The way plants do this, the authors say, is with the help of cells that detect light, present in the plant stem. As light falls on one side of the stem, plant cell hormones — called growth hormones — migrate to the opposite and shaded side. This leads to elongation of the cells on the shaded side and the stem tilts towards the illuminated side.
The authors, in their paper, present the principle of an artificial replication of the light sensitive plant, using light-sensitive chain molecules that increase or shrink their dimensions according to the light that falls on them. The system based on these molecules, the sunflower-like biomimetic omnidirectional tracker, or the “SunBOT”, is able to “autonomously and instantaneously detect and track incident light in three-dimensional space at broad ambient temperatures with high accuracy and fast response, without auxiliary power supply or human intervention,” the authors say.
The core device is a stem-like cylindrical pillar shape made of reversibly photo-responsive materials. A number of materials may be suitable, the authors say, and they demonstrate the principle with four specific chain molecules. One is a hydrogel, a jelly-like material made of fibres that trap water, embedded with particles that absorb light and heat, and the others are chain molecules with either other molecules or special dyes as absorbers of light. The picture shows how the filaments of the light-sensitive material bend and straighten, to keep facing the direction of light.
The authors stress that the significant feature is the “feedback loop”, which keeps trimming the tendency of the SunBOT to turn and keeps it constantly pointed towards the source of light. The other picture is of a collection of SunBOTs that turn to face the source of light, so that they receive the sun’s energy “face on”, in place of “obliquely”.

(Brief 1)
Rewrite the paragraph of the SunBOT text beginning "The way plants do this" as a short numbered list of steps, keeping its main facts.
(Brief 2)
According to the SunBOT text, what is the full name behind "SunBOT"?

(Dataset entries)
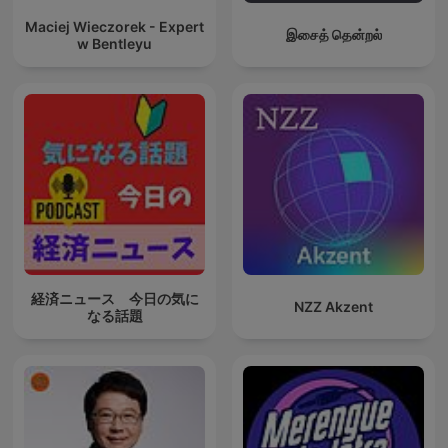
Maciej Wieczorek - Expert
இசைத் தென்றல்
w Bentleyu
経済ニュース 今日の気に
NZZ Akzent
なる話題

(Written response 1)
1. Cells in the plant stem detect light.
2. When light falls on one side of the stem, growth hormones migrate to the opposite, shaded side.
3. The cells on the shaded side elongate.
4. The stem tilts towards the illuminated side.

(Written response 2)
The sunflower-like biomimetic omnidirectional tracker.